• Texte extrait
···

Quillagua a des allures de ville fantôme. Écrasée par le soleil, enveloppée de poussière, cette localité perdue dans le désert d’Atacama, au nord du Chili, a perdu 90 % de sa population en vingt ans. La faute au manque d’eau. Non pas que la pluie ait brusquement cessé de tomber : dans cette zone, la plus aride au monde selon la NASA, les précipitations annuelles n’ont jamais dépassé une moyenne de 0,2 millimètres par an…
Pourtant, Quillagua était, jusque dans les années 1990, une oasis florissante à l’agriculture prospère. Les habitants – principalement des agriculteurs issus du peuple aymara – cultivaient le maïs et la luzerne, irriguant leurs champs avec l’eau du fleuve Loa, dans lequel il faisait également bon se baigner, ce qui attirait les touristes. Mais aujourd’hui, le fleuve a disparu. Il ne reste plus que des flaques d’eau stagnante à l’odeur insupportable.
« Codelco et Soquimich ont tué le Loa », explique Eliana Soza. Installée derrière la caisse du minimarché poussiéreux qu’elle tient avec son mari, elle raconte la catastrophe. Née à Quillagua il y a 53 ans, elle a vu le fleuve mourir brutalement, suite à la rupture de réservoirs d’eau contaminée par les déchets miniers de la compagnie publique Codelco, spécialisée dans l’extraction de cuivre. « C’était en mars 1997, se souvient-elle. Il y a eu de gros orages qui ont fait déborder les piscines d’eau contaminée. Il y a eu une coulée de boue noire qui s’est mélangée au fleuve. Les poissons sont morts, tous les animaux qui vivaient dans l’eau sont morts. »
La même catastrophe s’est répétée trois ans plus tard, en février 2000. En plus du fleuve, l’air et les champs alentours ont été durablement contaminés par les déchets miniers – en particulier l’arsenic et l’acide sulfurique : le bétail est mort, ainsi que les abeilles. Il est devenu impossible de cultiver les champs. La présence d’arsenic dans le sol s’étant élevée à des taux dix fois supérieurs au seuil critique.

···

• Informations affichées
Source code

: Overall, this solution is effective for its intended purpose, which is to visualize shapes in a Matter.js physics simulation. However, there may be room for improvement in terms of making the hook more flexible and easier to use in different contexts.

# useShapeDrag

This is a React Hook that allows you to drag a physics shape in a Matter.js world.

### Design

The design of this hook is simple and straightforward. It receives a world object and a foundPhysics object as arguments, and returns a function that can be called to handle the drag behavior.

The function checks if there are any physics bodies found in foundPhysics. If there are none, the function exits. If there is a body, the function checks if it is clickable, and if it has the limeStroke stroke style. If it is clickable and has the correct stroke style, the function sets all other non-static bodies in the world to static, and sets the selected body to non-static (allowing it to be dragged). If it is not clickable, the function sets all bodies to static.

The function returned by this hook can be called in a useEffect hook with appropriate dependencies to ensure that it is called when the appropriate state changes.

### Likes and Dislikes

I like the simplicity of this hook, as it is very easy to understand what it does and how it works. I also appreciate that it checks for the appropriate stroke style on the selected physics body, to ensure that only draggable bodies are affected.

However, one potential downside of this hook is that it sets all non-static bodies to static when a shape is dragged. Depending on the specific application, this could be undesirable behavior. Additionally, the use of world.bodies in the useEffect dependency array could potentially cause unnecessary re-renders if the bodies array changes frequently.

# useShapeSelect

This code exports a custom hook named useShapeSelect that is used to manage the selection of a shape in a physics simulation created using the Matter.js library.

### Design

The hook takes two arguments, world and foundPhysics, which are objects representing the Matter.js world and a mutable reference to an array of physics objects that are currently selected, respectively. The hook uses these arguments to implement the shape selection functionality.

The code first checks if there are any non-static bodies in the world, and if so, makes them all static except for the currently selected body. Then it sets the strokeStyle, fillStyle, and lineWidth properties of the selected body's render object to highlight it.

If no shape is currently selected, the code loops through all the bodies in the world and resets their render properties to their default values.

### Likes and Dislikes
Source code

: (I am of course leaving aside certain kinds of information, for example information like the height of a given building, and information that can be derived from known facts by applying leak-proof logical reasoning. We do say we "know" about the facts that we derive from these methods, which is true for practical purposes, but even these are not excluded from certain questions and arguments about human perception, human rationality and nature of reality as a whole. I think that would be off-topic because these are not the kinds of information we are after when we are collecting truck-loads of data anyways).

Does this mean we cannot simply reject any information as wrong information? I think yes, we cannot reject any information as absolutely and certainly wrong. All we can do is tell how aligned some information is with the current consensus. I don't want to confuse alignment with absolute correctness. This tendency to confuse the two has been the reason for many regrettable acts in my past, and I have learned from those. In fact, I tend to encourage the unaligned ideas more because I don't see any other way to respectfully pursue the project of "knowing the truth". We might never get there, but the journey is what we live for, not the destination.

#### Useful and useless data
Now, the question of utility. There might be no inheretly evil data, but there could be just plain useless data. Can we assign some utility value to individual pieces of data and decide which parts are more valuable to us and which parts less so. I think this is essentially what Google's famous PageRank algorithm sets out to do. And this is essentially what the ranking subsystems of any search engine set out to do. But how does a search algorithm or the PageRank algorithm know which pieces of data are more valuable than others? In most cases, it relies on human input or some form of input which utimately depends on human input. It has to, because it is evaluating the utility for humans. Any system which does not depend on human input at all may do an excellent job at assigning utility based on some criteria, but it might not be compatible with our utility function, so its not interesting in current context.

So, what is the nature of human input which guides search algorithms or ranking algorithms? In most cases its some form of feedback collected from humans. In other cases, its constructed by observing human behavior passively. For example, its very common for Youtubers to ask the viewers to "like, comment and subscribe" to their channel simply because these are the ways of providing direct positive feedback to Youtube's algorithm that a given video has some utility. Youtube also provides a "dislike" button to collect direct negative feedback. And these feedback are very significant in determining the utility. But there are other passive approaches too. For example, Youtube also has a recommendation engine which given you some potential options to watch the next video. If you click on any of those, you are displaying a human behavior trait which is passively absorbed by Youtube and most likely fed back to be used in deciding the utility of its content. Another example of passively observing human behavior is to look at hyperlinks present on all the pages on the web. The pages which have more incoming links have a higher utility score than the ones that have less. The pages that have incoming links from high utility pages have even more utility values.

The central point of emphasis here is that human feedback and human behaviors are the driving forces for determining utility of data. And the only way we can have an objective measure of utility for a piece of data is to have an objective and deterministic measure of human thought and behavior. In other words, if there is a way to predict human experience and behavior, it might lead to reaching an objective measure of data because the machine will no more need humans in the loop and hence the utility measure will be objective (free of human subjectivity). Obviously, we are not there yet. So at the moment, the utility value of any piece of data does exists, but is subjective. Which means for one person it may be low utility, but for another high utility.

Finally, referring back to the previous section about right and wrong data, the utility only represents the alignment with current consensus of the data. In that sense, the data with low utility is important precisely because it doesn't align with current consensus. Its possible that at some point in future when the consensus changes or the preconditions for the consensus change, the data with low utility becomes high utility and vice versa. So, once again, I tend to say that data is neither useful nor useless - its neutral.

···

• Travail à faire
A: Résumez en deux phrases le texte sur Quillagua.
B: Traduisez en anglais cette phrase du texte sur Quillagua : « La même catastrophe s'est répétée trois ans plus tard, en février 2000. »
C: Poursuivez le texte sur Quillagua à la suite de sa dernière phrase.

• Réponses par tâche
A: Quillagua, localité du désert d'Atacama au nord du Chili, a perdu 90 % de sa population en vingt ans faute d'eau, alors qu'elle était jusque dans les années 1990 une oasis agricole prospère irriguée par le fleuve Loa. En mars 1997 puis en février 2000, la rupture de réservoirs d'eau contaminée par les déchets miniers de Codelco a tué le fleuve et durablement pollué l'air et les champs, rendant toute culture impossible.

B: The same disaster happened again three years later, in February 2000.

C:
Malgré les rapports d’experts, le ministère de l’Environnement a dédouané Codelco. L’entreprise n’a donc jamais été poursuivie, et n’a jamais versé un seul centime pour réparer les dommages subis par la communauté. Sans possibilité de cultiver la terre, et privés des revenus auparavant issus du tourisme et de l’élevage des crevettes de rivière, les habitants sont tombés dans les filets d’une autre compagnie minière, Soquimich, qui a racheté 70 % des droits d’extraction de l’eau détenus par la communauté.
Au Chili, depuis la loi sur l’eau instaurée en 1981 sous la dictature militaire du général Pinochet, l’eau est un bien commercial comme un autre, que l’on peut posséder, acheter et vendre. « Nous étions sans ressources. Des gens de la mine sont venus à la maison, ils nous ont proposé d’acheter nos droits sur l’eau. On n’avait pas le choix : on avait besoin de cet argent et, de toute façon, l’eau était contaminée, alors on a signé, » se souvient José Salazar, un habitant du village. Ce n’est pas un cas isolé : presque toutes les familles ont vendu leur droits d’extraction de l’eau. Depuis, Soquimich pompe sans relâche dans le fleuve, en toute légalité. En théorie, la communauté peut encore extraire du Loa soixante litres d’eau par seconde pour arroser ses cultures. Dans la pratique, à hauteur de Quillagua, il n’y a plus rien à prélever : le fleuve est à sec.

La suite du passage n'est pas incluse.